▶ Set exercise:
Copy the lines from the one containing "Page size: 1654x1241." through the one containing "picture [807, 1130, 819, 1146]", both included, and swap "bounding box" for "bounding rectangle" while leaving everything else unchanged.

::: Material to process :::

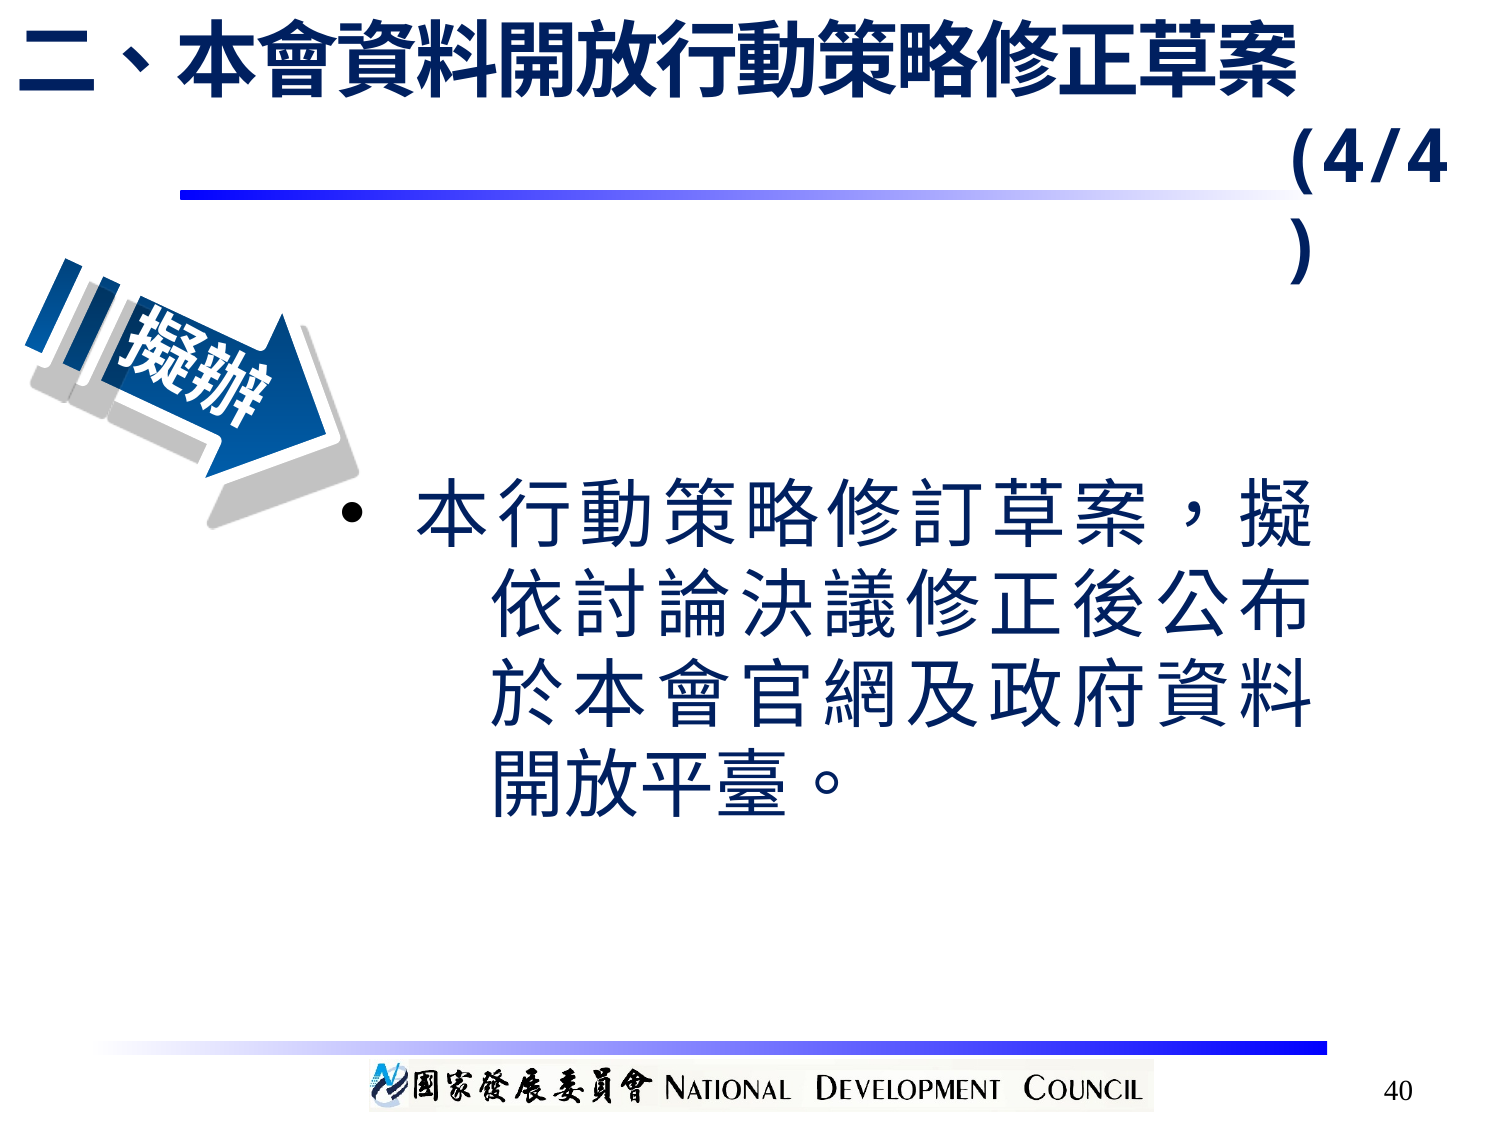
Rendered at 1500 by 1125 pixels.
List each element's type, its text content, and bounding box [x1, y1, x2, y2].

text_box 40 [1368, 1063, 1485, 1100]
text_box 擬辦 [93, 276, 312, 461]
text_box [16, 249, 91, 362]
text_box 本行動策略修訂草案，擬依討論決議修正後公布於本會官網及政府資料開放平臺。 [325, 459, 1329, 834]
text_box [54, 267, 129, 380]
text_box 二、本會資料開放行動策略修正草案(4/4) [0, 0, 1500, 198]
text_box [262, 296, 308, 364]
text_box [92, 371, 335, 490]
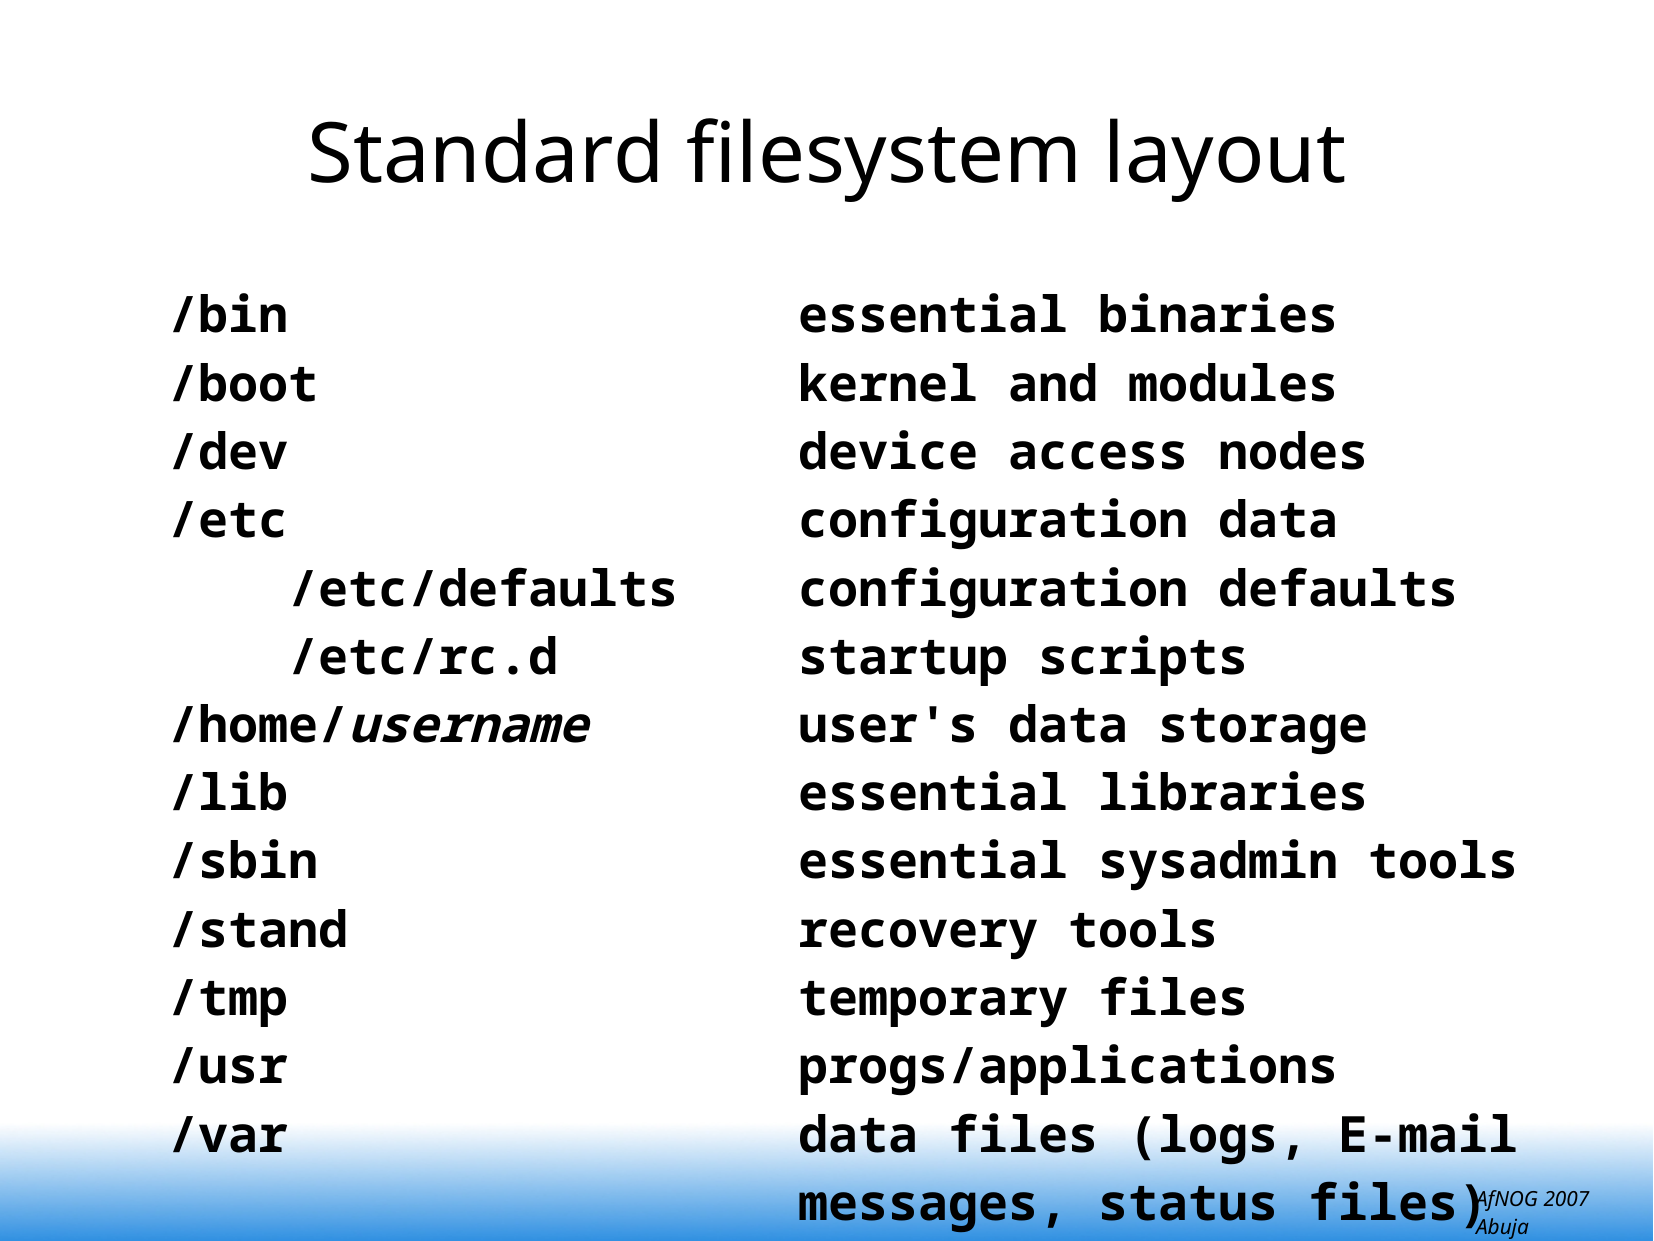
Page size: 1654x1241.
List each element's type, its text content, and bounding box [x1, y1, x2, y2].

picture [807, 1130, 819, 1146]
text_box /bin essential binaries /boot kernel and modules /dev device access nodes /etc configuration data /etc/defaults configuration defaults /etc/rc.d startup scripts /home/username user's data storage /lib essential libraries /sbin essential sysadmin tools /stand recovery tools /tmp temporary files /usr progs/applications /var data files (logs, E-mail messages, status files) [168, 279, 1541, 1079]
picture [0, 1122, 1653, 1241]
title Standard filesystem layout [121, 46, 1534, 254]
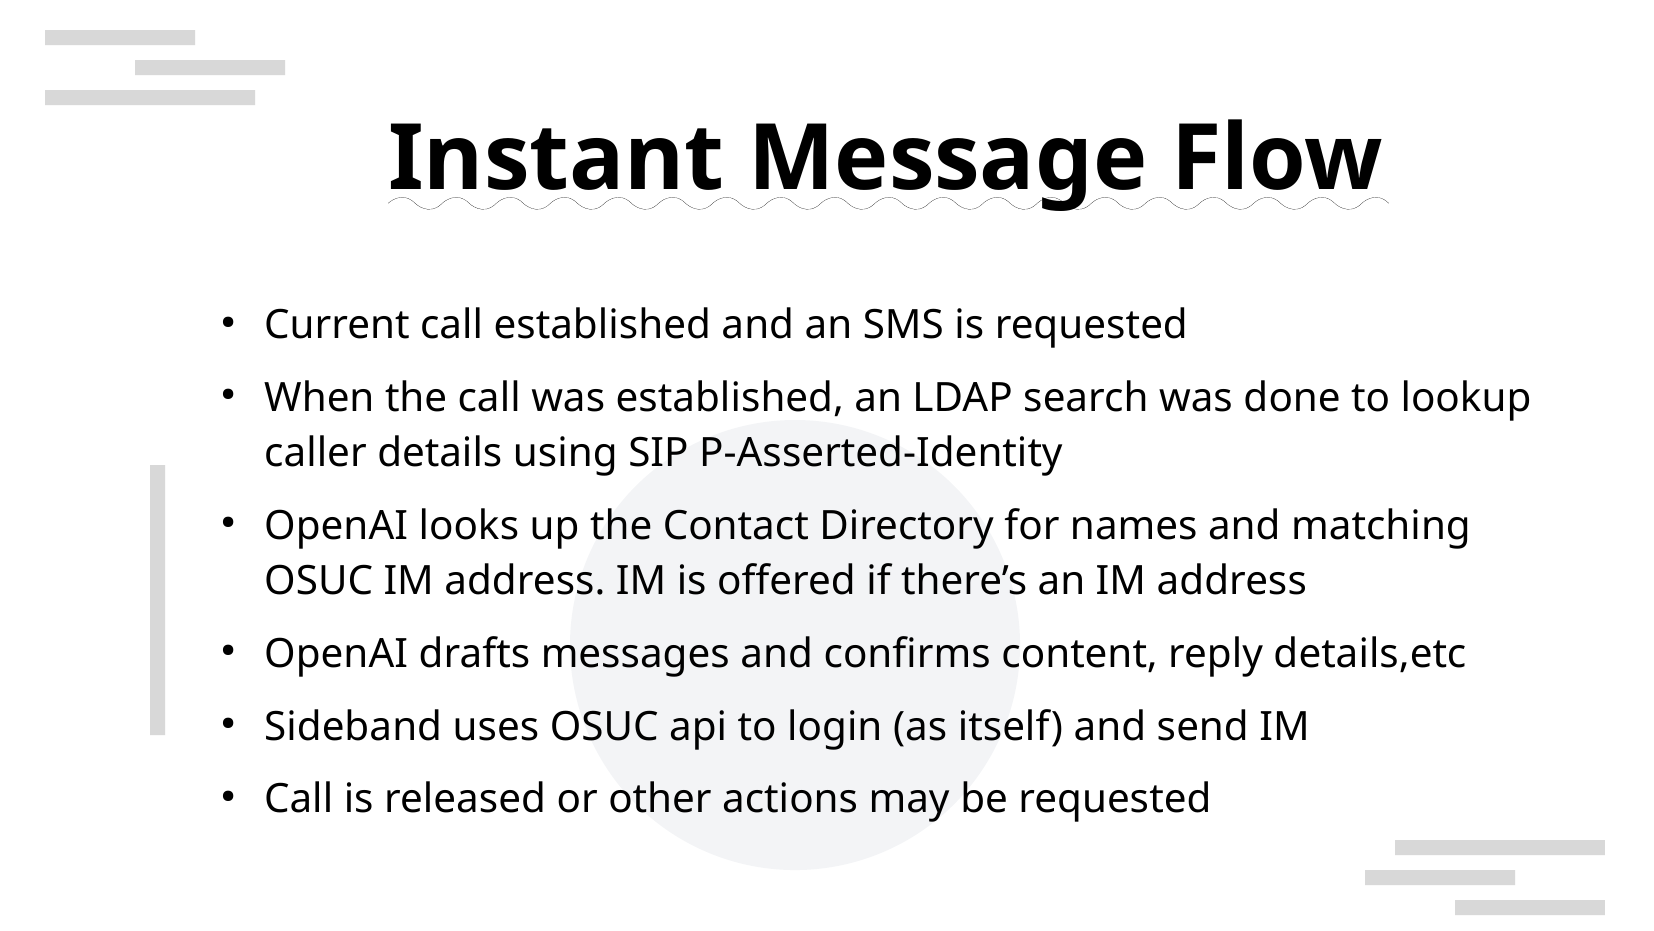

:::

▶ Final result:
Page size: 1654x1241.
List each element's type, its text content, and bounding rectangle [x1, y1, x2, y2].

picture [807, 1130, 819, 1146]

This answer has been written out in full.